■ **Actions to take**
a) Do these statements agree with the blog post on Sun's benchmark claims? Answer each with yes or no and quote the deciding words from the post. (i) Sun's press release gives specific numbers for the FLUENT benchmarks. (ii) The author considers the Sun benchmark site worth visiting. (iii) The author thinks Silicon Graphics is already more upfront than Sun about its performance figures.
b) Answer these questions from the blog post on Sun's benchmark claims:
(i) Which system did Sun use for the FLUENT benchmarks?
(ii) Whose benchmark figures does bmseer regularly pick apart?
(iii) Which ranking does the author mention alongside the hoped-for benchmark of press-release lies?

■ **Provided text**
Performance, Silicon Graphics News

I suppose I should be resigned to the whole benchmark silliness, where vendors highly tune their own systems and then run favourable benchmark tools – that have no real-world relevance – and compare the results against dissimilar and un-tuned gear from their rivals.

It’s the biggest ego match in the industry, and it’s all pretty sad. Are people really naive enough to buy kit based on these benchmarks, instead of trying out different vendors’ solutions in-house using their own real world workloads?

Regardless, I find the latest press release from Sun touting their ‘HPC leadership’ a bit much.

In it, Sun cites SGI beating FLUENT benchmarks. Yet, the press release doesn’t mention numbers at all. The link to the actual FLUENT benchmarks shows no values at all for the X2250 cluster Sun used, and the main Sun benchmarks website makes no mention of these ‘HPC dominating’ benchmark figures either. Surely if you’re going to trumpet the results, then you should also be making the actual figures available?

bmseer (a blogger from Sun who I have a huge respect for, and who regularly picks apart the outrageous benchmark figures from IBM) should be hanging his head in shame right about now ;-)

Regardless, the Sun benchmark site is well worth a visit at http://www.sun.com/benchmarks/

Silicon Graphics could take a leaf out of Sun’s book here and be far more pro-active and upfront with their current systems’ performance figures.

Meanwhile I live in hope for the day when we have a benchmark that measures the enormity of a vendor’s lies in their press releases. Like the Top 500, I’m sure IBM would be way out in front.

■ **Source data**

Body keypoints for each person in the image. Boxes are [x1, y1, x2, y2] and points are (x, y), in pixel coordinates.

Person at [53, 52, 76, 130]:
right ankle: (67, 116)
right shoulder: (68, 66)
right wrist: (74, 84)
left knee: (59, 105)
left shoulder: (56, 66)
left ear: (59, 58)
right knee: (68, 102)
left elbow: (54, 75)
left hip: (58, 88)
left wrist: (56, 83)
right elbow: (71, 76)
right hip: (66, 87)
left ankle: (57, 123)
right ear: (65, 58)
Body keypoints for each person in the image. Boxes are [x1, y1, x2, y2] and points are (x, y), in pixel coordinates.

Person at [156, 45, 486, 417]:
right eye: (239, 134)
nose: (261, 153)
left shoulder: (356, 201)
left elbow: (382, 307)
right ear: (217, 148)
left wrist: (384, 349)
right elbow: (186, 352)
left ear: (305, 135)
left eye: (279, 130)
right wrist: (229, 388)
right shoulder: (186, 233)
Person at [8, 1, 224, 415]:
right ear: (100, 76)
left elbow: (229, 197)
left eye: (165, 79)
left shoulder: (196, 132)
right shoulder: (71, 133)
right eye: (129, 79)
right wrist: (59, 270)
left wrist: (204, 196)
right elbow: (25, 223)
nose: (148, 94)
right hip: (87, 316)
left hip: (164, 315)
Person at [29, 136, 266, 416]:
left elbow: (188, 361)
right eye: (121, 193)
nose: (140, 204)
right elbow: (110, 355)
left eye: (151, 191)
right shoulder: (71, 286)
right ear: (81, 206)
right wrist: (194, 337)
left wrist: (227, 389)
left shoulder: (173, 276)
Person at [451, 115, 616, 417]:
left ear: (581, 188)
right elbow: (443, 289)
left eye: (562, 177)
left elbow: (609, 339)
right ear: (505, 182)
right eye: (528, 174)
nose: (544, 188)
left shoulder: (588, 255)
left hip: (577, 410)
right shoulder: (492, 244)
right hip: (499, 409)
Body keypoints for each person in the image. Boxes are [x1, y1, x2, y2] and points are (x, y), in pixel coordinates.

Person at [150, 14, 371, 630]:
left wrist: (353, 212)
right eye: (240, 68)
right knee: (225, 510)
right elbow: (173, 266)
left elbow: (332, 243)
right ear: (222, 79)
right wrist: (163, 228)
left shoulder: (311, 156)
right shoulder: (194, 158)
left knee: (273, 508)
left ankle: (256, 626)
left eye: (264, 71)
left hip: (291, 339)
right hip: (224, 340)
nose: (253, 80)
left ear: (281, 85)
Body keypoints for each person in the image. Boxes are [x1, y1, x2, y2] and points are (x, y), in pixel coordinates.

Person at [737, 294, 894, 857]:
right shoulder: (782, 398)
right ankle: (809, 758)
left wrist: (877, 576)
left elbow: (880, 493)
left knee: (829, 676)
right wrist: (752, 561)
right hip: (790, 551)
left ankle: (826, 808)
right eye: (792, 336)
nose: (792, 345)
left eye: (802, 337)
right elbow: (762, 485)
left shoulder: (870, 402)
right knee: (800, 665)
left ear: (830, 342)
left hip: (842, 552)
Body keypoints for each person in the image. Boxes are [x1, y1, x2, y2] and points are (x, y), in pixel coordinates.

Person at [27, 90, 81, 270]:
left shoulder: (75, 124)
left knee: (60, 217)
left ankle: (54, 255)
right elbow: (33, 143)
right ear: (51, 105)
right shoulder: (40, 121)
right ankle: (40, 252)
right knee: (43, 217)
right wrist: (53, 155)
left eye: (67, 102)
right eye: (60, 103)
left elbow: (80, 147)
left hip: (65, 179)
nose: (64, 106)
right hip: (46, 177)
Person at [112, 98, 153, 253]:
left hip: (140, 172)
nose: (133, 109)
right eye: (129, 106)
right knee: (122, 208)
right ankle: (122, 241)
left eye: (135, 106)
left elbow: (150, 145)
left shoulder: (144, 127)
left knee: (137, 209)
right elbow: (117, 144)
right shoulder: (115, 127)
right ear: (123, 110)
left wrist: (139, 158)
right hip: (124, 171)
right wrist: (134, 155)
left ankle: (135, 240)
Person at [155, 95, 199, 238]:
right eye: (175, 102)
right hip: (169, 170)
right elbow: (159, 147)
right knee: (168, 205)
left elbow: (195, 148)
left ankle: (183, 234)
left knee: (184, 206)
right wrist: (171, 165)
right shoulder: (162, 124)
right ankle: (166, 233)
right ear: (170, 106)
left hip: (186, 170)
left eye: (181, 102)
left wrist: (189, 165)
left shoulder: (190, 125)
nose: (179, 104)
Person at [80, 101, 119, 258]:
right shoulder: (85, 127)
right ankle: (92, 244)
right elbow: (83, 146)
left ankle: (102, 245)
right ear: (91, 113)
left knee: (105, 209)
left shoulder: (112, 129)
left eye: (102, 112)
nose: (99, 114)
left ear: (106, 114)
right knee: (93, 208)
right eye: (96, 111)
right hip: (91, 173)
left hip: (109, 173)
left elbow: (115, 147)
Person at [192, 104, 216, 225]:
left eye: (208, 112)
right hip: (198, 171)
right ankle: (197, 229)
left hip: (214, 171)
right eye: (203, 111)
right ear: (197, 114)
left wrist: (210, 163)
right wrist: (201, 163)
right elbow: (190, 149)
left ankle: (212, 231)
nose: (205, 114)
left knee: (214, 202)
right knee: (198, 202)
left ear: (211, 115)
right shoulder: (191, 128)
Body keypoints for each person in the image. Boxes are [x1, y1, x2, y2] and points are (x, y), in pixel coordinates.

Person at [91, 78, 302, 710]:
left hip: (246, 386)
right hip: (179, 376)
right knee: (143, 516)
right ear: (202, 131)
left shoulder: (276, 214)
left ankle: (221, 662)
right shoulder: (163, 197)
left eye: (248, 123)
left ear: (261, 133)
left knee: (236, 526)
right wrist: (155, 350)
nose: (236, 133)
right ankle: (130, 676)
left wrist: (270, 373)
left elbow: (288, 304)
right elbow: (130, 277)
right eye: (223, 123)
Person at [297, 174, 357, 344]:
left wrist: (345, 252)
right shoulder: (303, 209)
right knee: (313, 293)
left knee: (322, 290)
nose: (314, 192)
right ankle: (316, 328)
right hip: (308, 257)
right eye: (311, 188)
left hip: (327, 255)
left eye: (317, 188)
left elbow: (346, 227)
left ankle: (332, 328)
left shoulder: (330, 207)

■ **Expected results**
a)
(i) No: "Yet, the press release doesn’t mention numbers at all."
(ii) Yes: "the Sun benchmark site is well worth a visit"
(iii) No: "Silicon Graphics could take a leaf out of Sun’s book here and be far more pro-active and upfront with their current systems’ performance figures."

b)
(i) The X2250 cluster.
(ii) IBM's.
(iii) The Top 500.